The first one was conducted late on 9 October against Tal Abyad, one of the main Kurdish-controlled towns in the area where Ankara wants to set up a buffer zone stretching some 30km into Syria.
The other push was attempted on 10 October around Ras al-Ain further west, the other main town in the zone Turkish media reports say is the first goal of the offensive.
Our fighters ‘confronted a field incursion attempt by the Turkish occupation army on the axis of Tal Halaf and Aluk,’ the Kurdish-led Syrian Democratic Forces (SDF) said.
Turkish jets carried out fresh strikes in late morning, the Syrian Observatory for Human Rights and a Kurdish military official told AFP.
Fighting broke out in several locations along the roughly 120km wide front where operations are focused, the sources said.
According to the Britain-based Observatory, at least 19 SDF fighters and eight civilians were killed in the first hours of the assault.
AFP correspondents on the Turkish side of the border said they saw fighters crossing into Syria in dozens of vehicles.
Turkey, which has carried out two previous cross-border offensives into Syria since the start of the conflict, relies heavily on Syrian proxies for ground operations.
The Syrian fighters – most of them grouped under the banner of an outfit that calls itself the Syrian National Army – are mostly Sunni Arab former rebels who were defeated by the Damascus regime.
Erdogan, who is politically embattled at home, wants a buffer zone in which to send back some of the 3.6 million Syrian refugees his country hosts.
He warned the European Union on 10 October that the alternative if it criticised Turkey's military offensive was to allow the refugees to head to its shores instead.
‘If you try to frame our operation there as an invasion... we will open the doors and send 3.6 million migrants to you,’ Erdogan said in a speech to the Turkish parliament.
In addition to feared deportations from Turkey, the latest flare-up was sending thousands of fearful civilians – both Kurdish and Arab – onto the roads across the targeted Kurdish-controlled areas.
‘A military offensive could displace 300,000 people and sever life-saving humanitarian services,’ the International Rescue Committee warned.
The SDF – which has little armour and no air force – are unlikely to hold out very long against Turkish firepower in the flat and open terrain along the border.
‘The question that remains is how far can Turkey advance before international or regional actors, stop it,’ said Nick Heras, an analyst at the Center for a New American Security.
The assault had seemed almost inevitable after Trump announced on 6 October that the US troops deployed in the area were pulling back from the border.

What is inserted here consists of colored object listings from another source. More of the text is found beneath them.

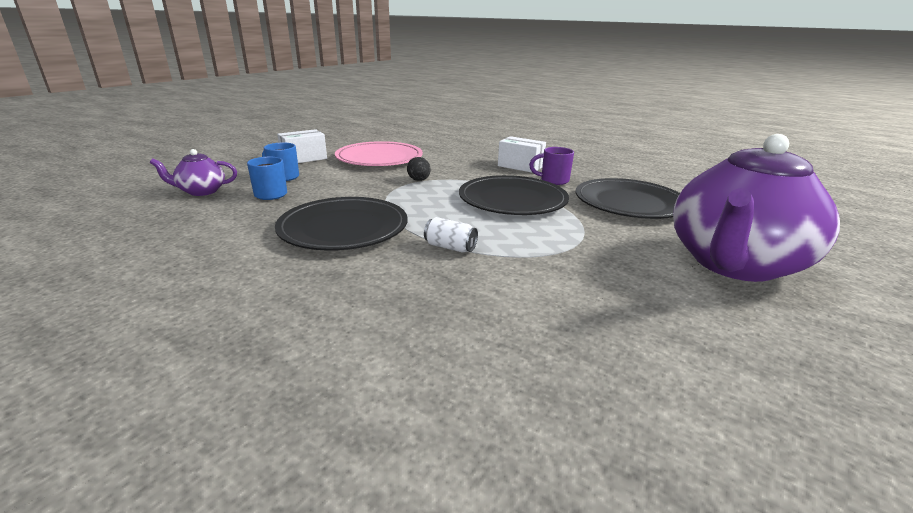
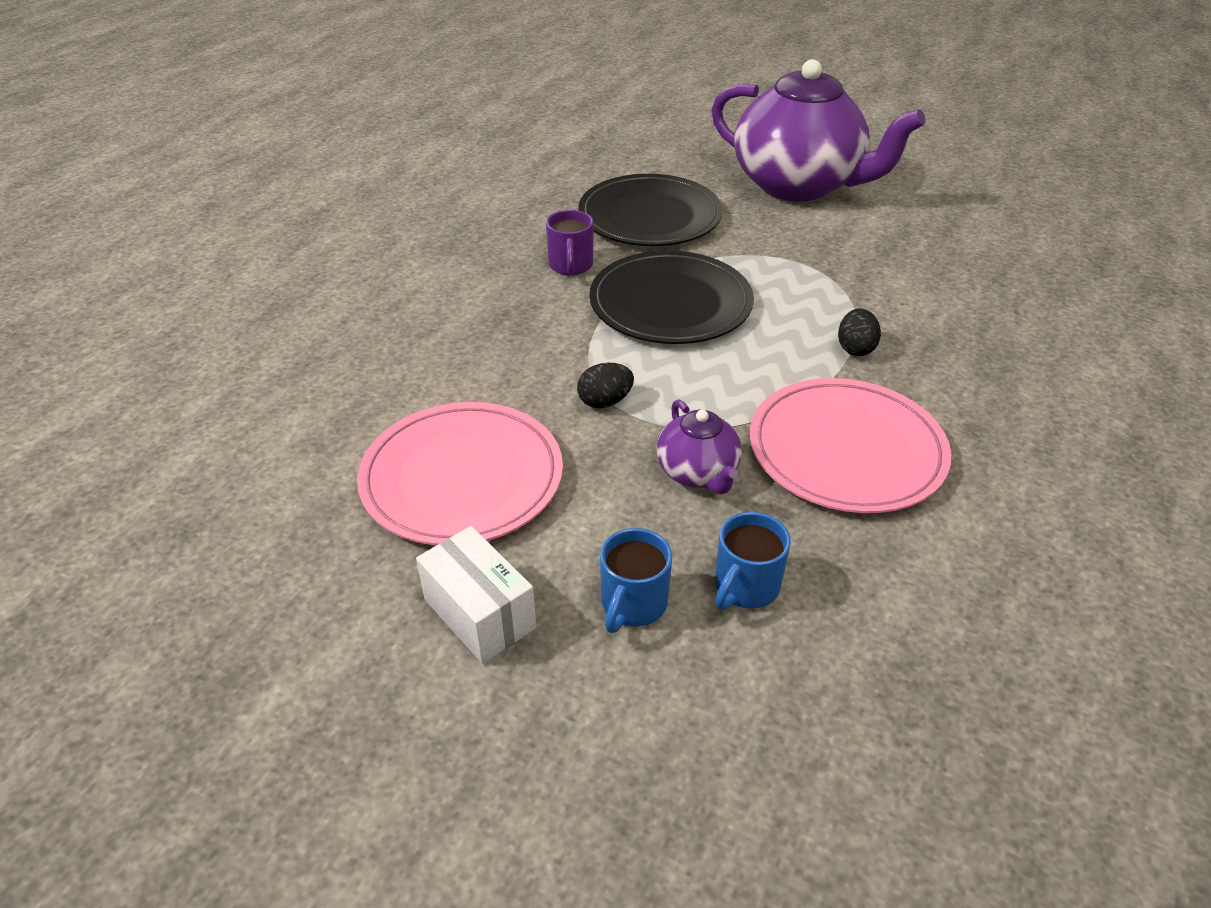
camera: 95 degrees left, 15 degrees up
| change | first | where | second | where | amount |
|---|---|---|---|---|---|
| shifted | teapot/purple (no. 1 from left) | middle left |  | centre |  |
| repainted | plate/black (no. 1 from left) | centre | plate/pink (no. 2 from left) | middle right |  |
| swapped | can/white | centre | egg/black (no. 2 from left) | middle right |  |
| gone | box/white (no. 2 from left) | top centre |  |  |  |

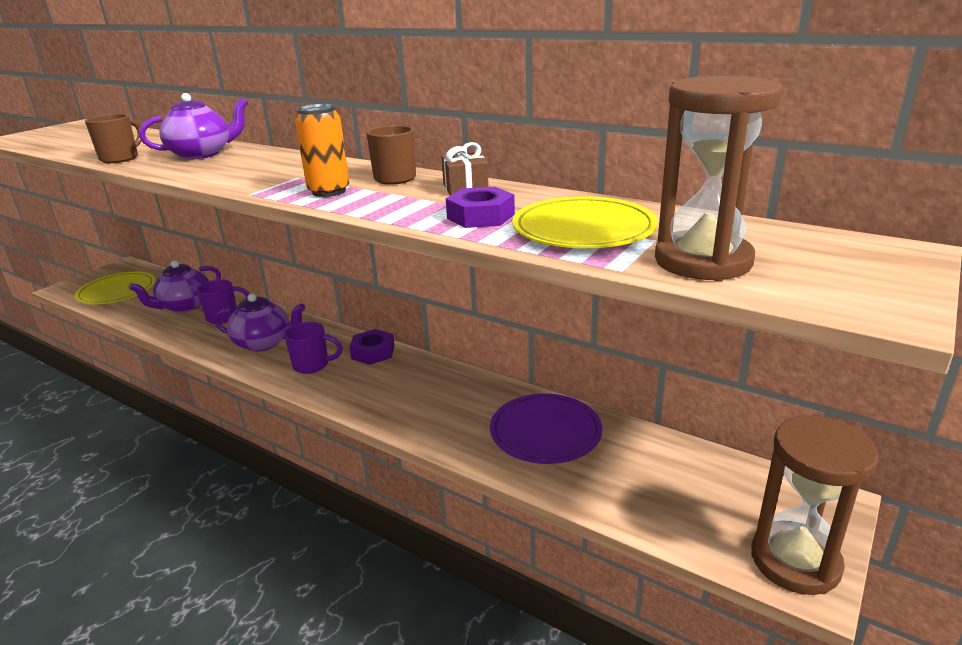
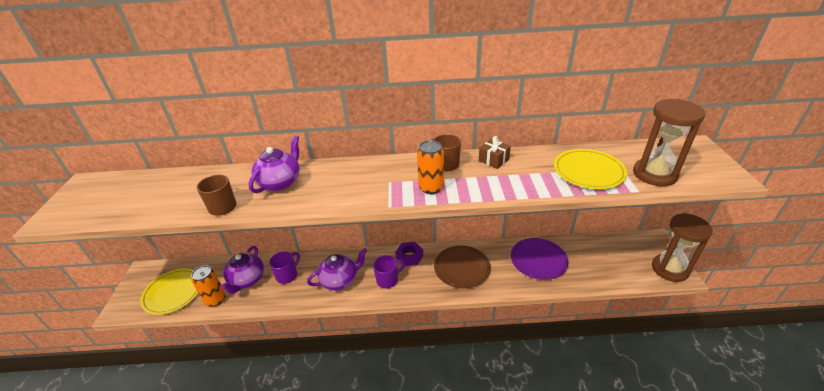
camera: 35 degrees left, 10 degrees up
| change | first | where | second | where | amount |
|---|---|---|---|---|---|
| gone | nut/purple (no. 2 from left) | top centre |  |  |  |
| new |  |  | can/orange (no. 1 from left) | bottom left |  |
| new |  |  | plate/brown | bottom centre |  |

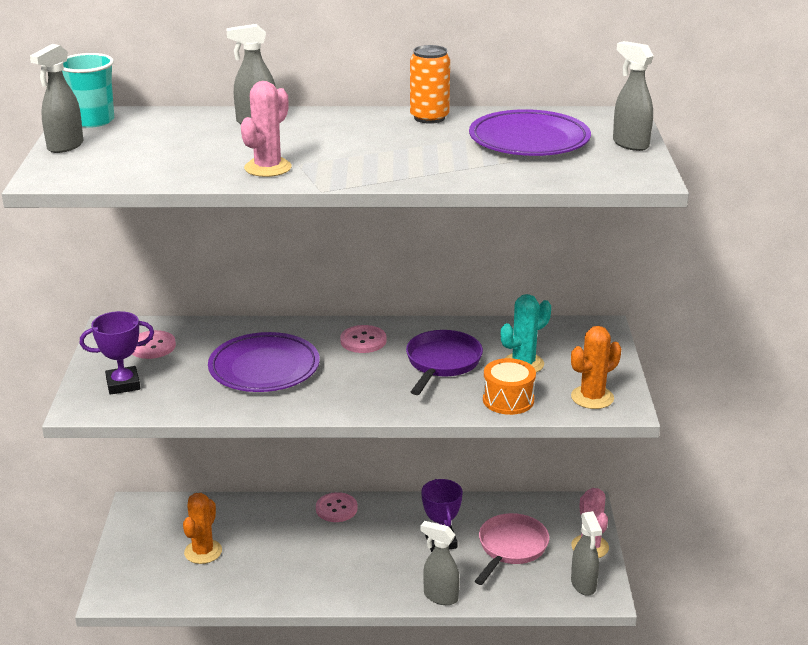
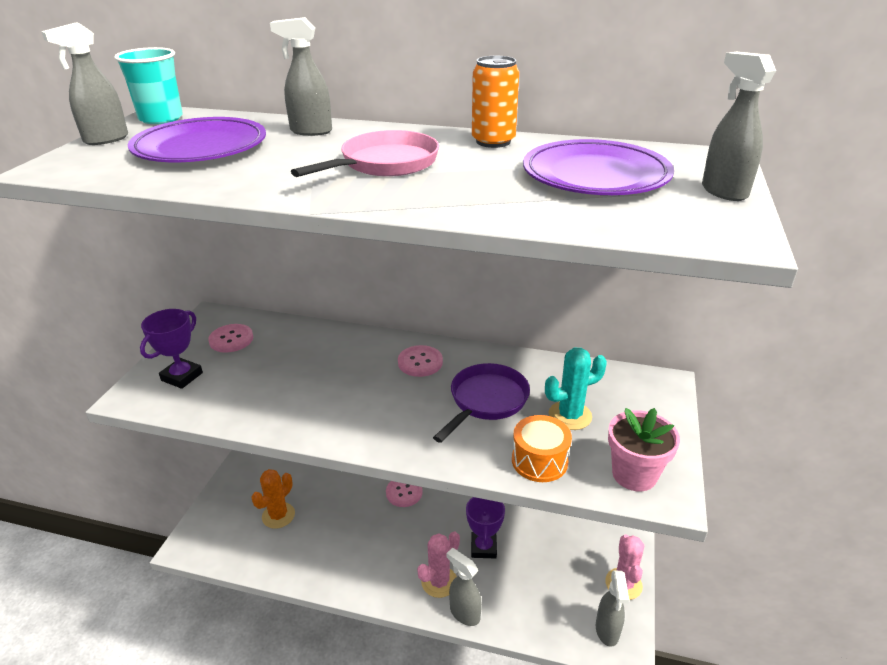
camera: 15 degrees right, 5 degrees up
| change | first | where | second | where | amount |
|---|---|---|---|---|---|
| rotated | trophy/purple (no. 1 from left) | middle left |  | middle left | 60 degrees counterclockwise |
| shifted | plate/purple (no. 1 from left) | middle left |  | top left |  |
| shifted | cactus/pink (no. 1 from left) | top left |  | bottom centre |  |
| shifted | pan/pink | bottom centre |  | top centre |  |
| swapped | cactus/orange (no. 2 from left) | middle right | flower pot/pink | bottom right |  |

The withdrawal was implemented the next day, effectively clearing the way for Turkey to move in.
Trump has since tried to weather the international and domestic backlash, warning he would ‘wipe out’ Turkey's economy if the operation was not conducted ‘in as humane a way as possible’.
Senior Republican senator Lindsey Graham argued the US administration had ‘shamelessly abandoned’ the Kurds.
There has also been a chorus of international concern, including from France and Britain – the top US partners in the anti-IS coalition – and Russia, now even more firmly the main foreign player in Syria.
One of the beleaguered Kurds' last hopes is that the prospect of Islamic State prisoners breaking out and regrouping with increasingly active sleeper cells will spur the world into action.
The Kurds hold thousands of suspected IS fighters of dozens of nationalities whose countries of origin have refused to take back.
In the confusion of the Turkish operation's early hours, US forces took two high-profile jihadists into custody and moved them out of the country, Trump said.
The pair are both Britons – part of a group dubbed ‘The Beatles’ which stands accused of abducting and decapitating hostages, including American journalist James Foley.